Os problemas de saúde mental foram, durante décadas, negligenciados pela sociedade, em geral, e inclusivamente pela medicina, em particular. Como se fossem algo menor. Só recentemente, nas últimas décadas, começámos a entender os problemas de saúde mental como uma faceta mais do bem-estar de qualquer indivíduo; que, quando existem, devem ser tratados, acompanhados. Quem não se lembra do tempo em que literalmente nos metiam um género de picador de gelo no lobo frontal para destruir conexões cerebrais e, assim, tornar-nos mais “calmos”? Chamava-se lobotomia, hoje em dia está considerada um dos períodos mais negros da história da medicina, e curiosamente foi desenvolvida por um português.
Eu padeço deste há muitos anos a esta parte de problemas de saúde mental.

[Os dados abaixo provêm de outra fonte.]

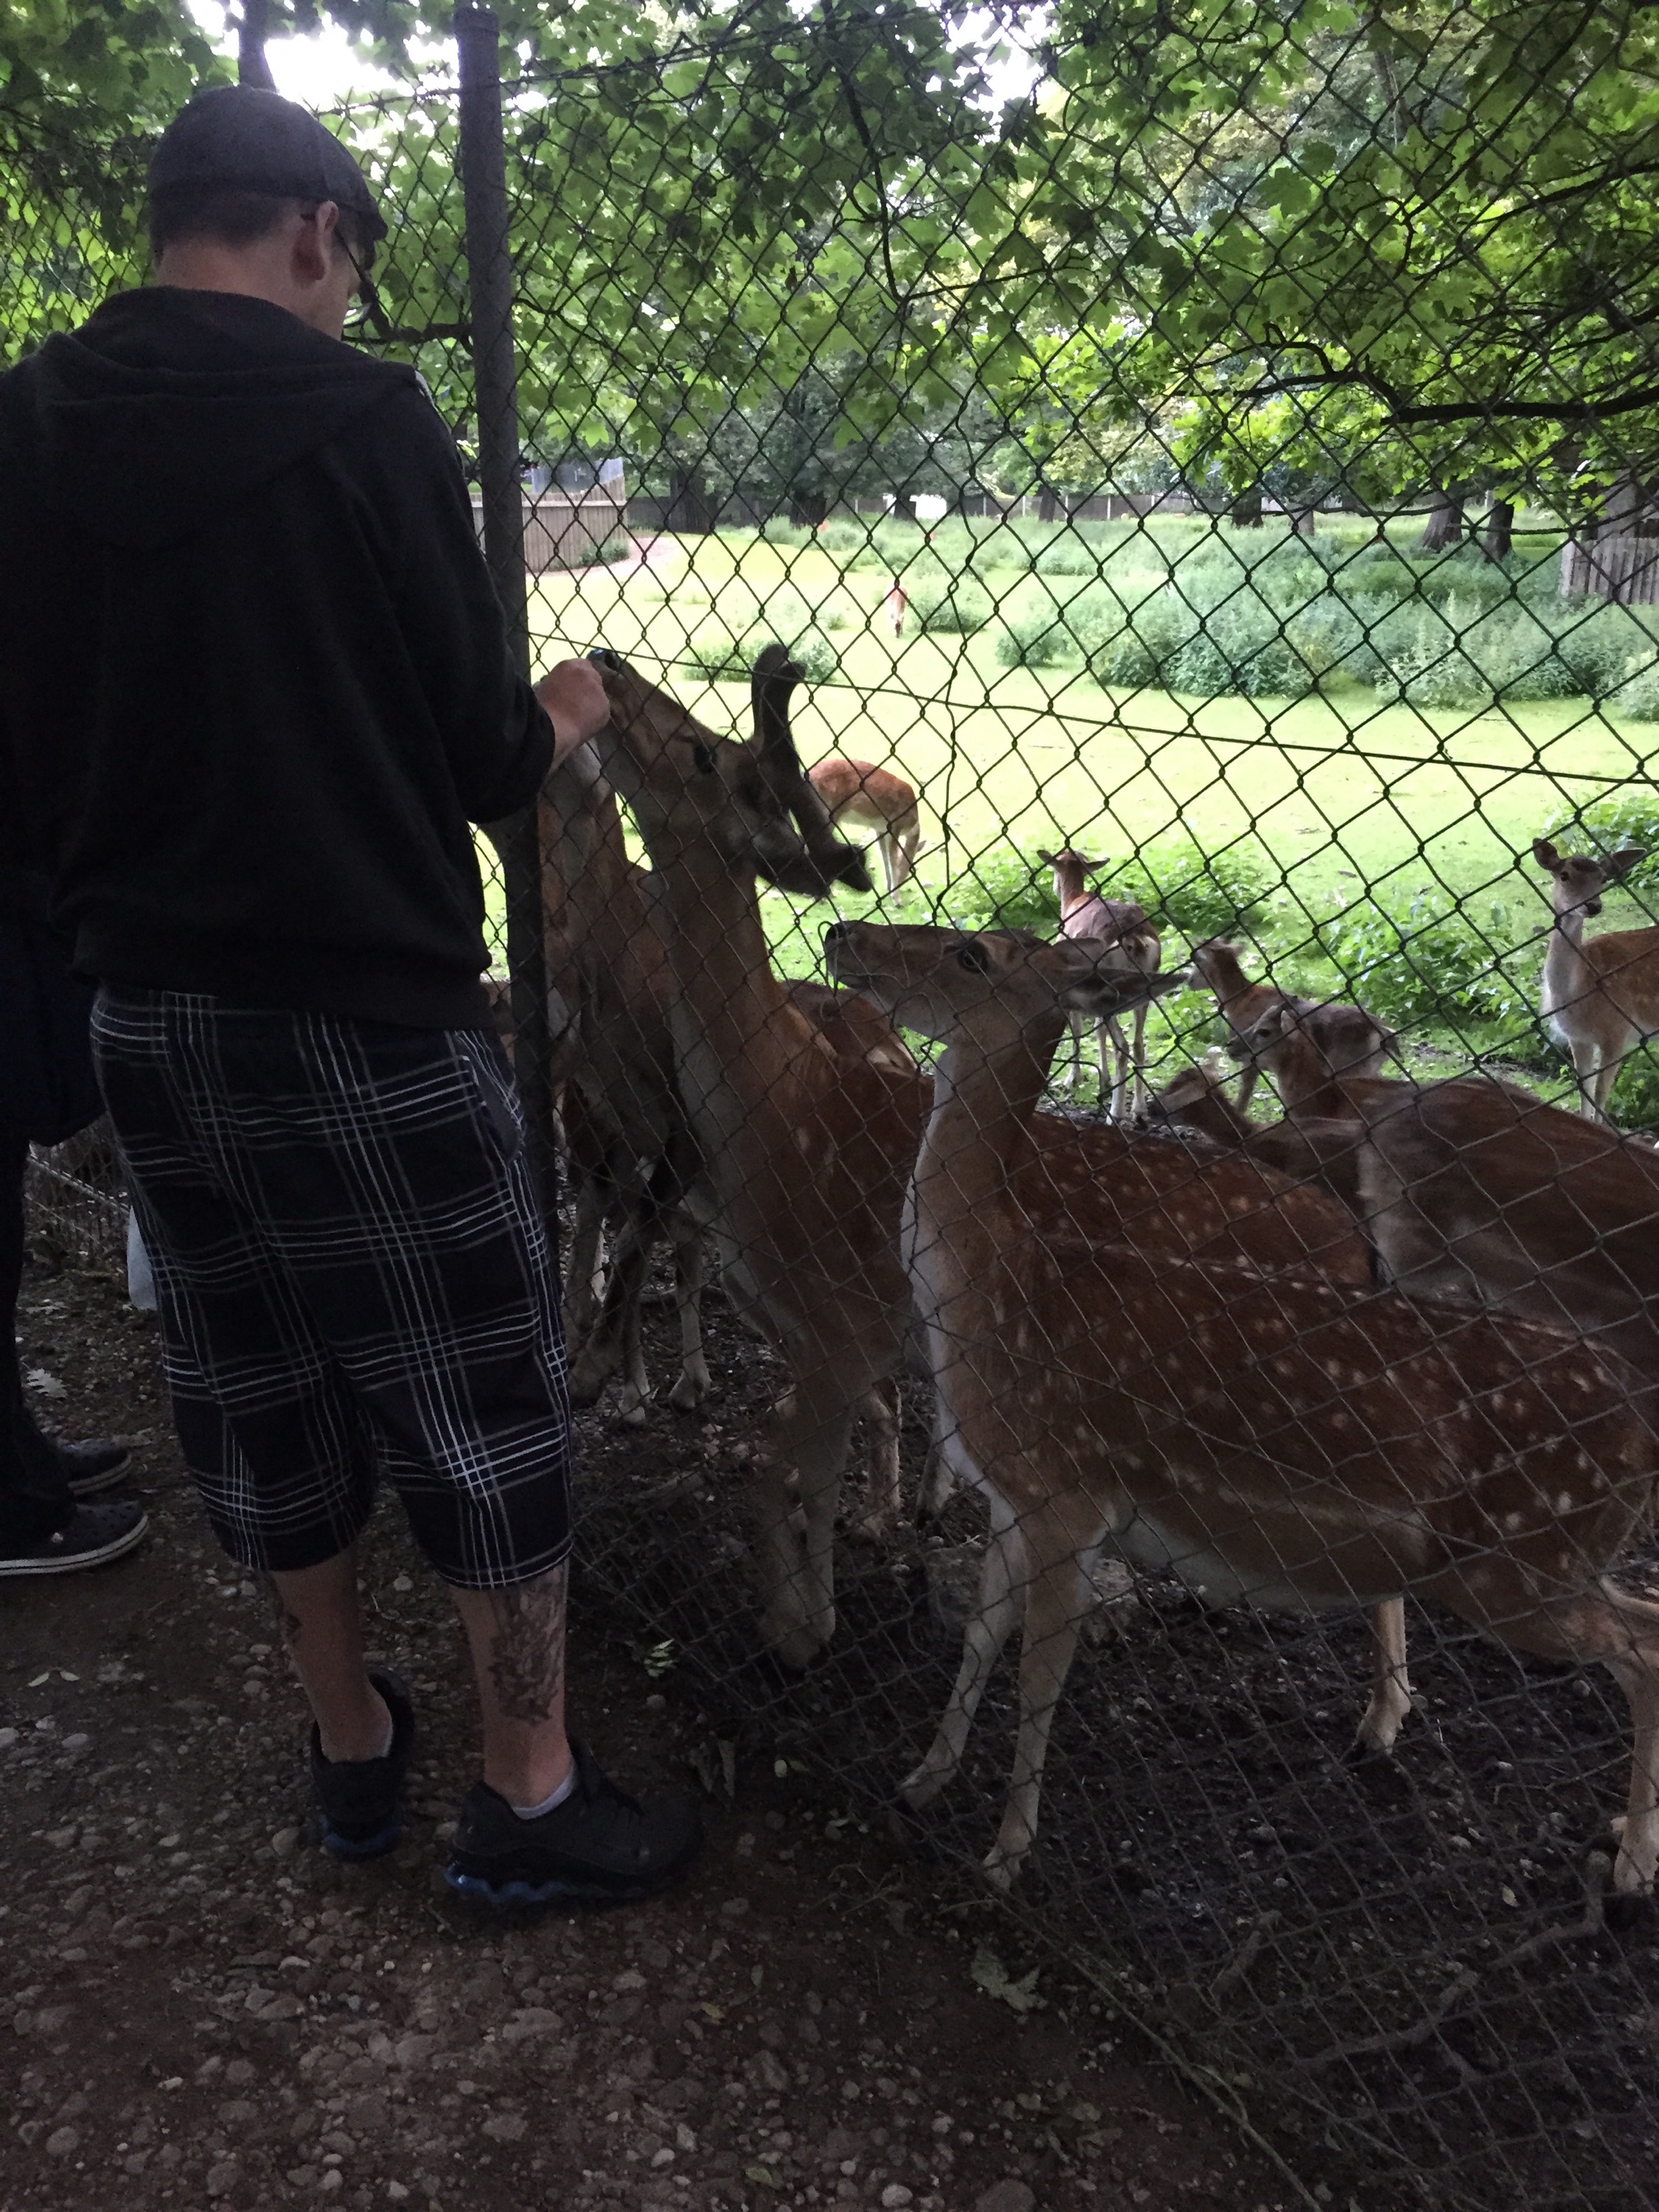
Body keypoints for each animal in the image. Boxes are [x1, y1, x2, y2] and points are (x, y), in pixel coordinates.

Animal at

Durante anos, demasiados anos, sem qualquer tipo de acompanhamento ou medicação. Já há uns sete, seis anos, comecei a fazer medicação para controlar determinada sintomatologia, nomeadamente as minhas mudanças de humor e, na altura, uma agressividade derivada em grande parte da minha frustração com situações em concreto pelas quais passava naquele momento. Essa medicação supôs uma enorme alteração para mim, na medida em que fiquei mais calmo e com o humor mais estabilizado. Psicoterapia não faço porque não sinto essa necessidade. Frequentei alguns psicólogos e até psiquiatras e não senti que beneficiasse dessas sessões. Coisa distinta é a medicação, que de facto me é essencial para conseguir manter o mínimo de normalidade e tranquilidade.
As causas deste meu quadro de saúde mental são por mim conhecidas: disfuncionalidade familiar, discriminação que começou numa idade precoce e componente genética. Digamos que se juntaram todos os factores. As minhas avós, de ambas as partes, não eram exactamente um modelo de estabilidade mental; já os meus pais herdaram algumas características, e por inerência eu também.